Where Do Startups Find Funding?

Startups find funding from a variety of places, including founders’ personal savings, investments from friends and family, venture capitalists, angel investors and crowdfunding. When setting up a startup company, it is important to be aware of all funding options which are available and research which options would work best for the startup company.

In addition to this, it is crucial to have a business development plan to ensure the founders are aware of the stage their company is at so that they can plan for funding rounds to take place if necessary. Investments and funding are usually extremely important when it comes to progressing a startup company.

How Do Startup Companies Begin?

Usually, startup companies begin with an investment from the founder(s) to kickstart the business. The founder typically has some savings, income or investment which they are willing to use to get their company off the ground. After finalising a business plan, the founder must be prepared to invest in their company in order to make progress before they can begin finding funding from alternative sources.

After the founder has made the initial investment, they may wish to begin funding rounds to inject further capital into their business.

What Are Funding Rounds?

Funding rounds are stages at which a business searches for investments to progress the company. When the founder makes the first investment into the business, this can be referred to as the pre-seed round. This is because this investment comes from the founder or from an investor who was willing to inject money to get the business off the ground before it had made any profit.

After the pre-seed round, the business may wish to run a funding round referred to as a seed funding round. This is an analogy for the growth of the business, as any initial investments made here can help the business to grow through taking on more employees and further developing the business plan or model. At this stage, anyone can invest into the business, typically in exchange for a share of the company or their profit.
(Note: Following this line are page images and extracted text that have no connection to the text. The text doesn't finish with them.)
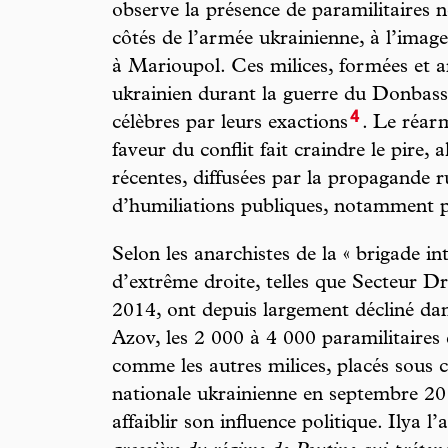
observe la présence de paramilitaires n
côtés de l’armée ukrainienne, à l’imag
à Marioupol. Ces milices, formées et 
ukrainien durant la guerre du Donbass,
4
célèbres par leurs exactions
. Le réar
faveur du conflit fait craindre le pire, 
récentes, diffusées par la propagande ru
d’humiliations publiques, notamment po
Selon les anarchistes de la « brigade in
d’extrême droite, telles que Secteur D
2014, ont depuis largement décliné dan
Azov, les 2 000 à 4 000 paramilitaires
comme les autres milices, placés sou
nationale ukrainienne en septembre 201
affaiblir son influence politique. Ilya l’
In addition to this, a business may wish to run further funding rounds, which are then referred to as Series A, B, C and D rounds. Within these rounds, the business will be looking for investment to further grow the company and begin scaling the available products or services as it expands. Both venture capitalists and angel investors will be looking for businesses they believe have the potential to make large returns on any money invested during these rounds.

Whilst startup companies usually only run through Series A – C funding rounds, those looking to make huge returns may run a Series D funding round, which is usually the final funding round which takes place.

What Are Venture Capitalists?

Venture capitalists are investors who are looking for businesses with a potential to generate high returns on any money invested. They typically invest after the seed funding round has occurred. In exchange for their investment, venture capitalists usually desire a share in the company and to be involved in the general operations.

The venture capitalist firms are usually partnerships, and the partners are able to invest in the fund. The fund will then seek to invest partners’ funds in up and coming businesses in return for equity stake in the company. Venture capitalists are useful for small businesses who do not have the knowledge, expertise or capital to progress their business much further than the seed funding round.

In spite of this, some businesses will not accept investments from venture capitalists due to the influence they may desire over the company. Some business owners are not willing to relinquish much control over the running of their company, and therefore would prefer to accept investments from alternative means.

What Is an Angel Investor?

An angel investor is an individual willing to invest capital into a business during it’s early days when alternative investors may not be willing to invest. In exchange for their investment, angel investors usually expect part of the company in the same way that venture capitalists do. The difference, however, is that if a business fails, they are not required to repay the investment from the angel investor.

This can make angel investors a more attractive option for businesses that have not yet made huge returns, as there is no pressure of repayment. This means that angel investors are searching for businesses that they believe can generate huge revenue to avoid any loss of capital.

What Is Crowdfunding?

Crowdfunding is an exciting way for startup companies to generate investments. This can be done through a variety of online platforms, encouraging people to donate and invest in the business while raising publicity at the same time. This means that the business can grow in popularity whilst gaining investments from those who believe in the business and it’s progression.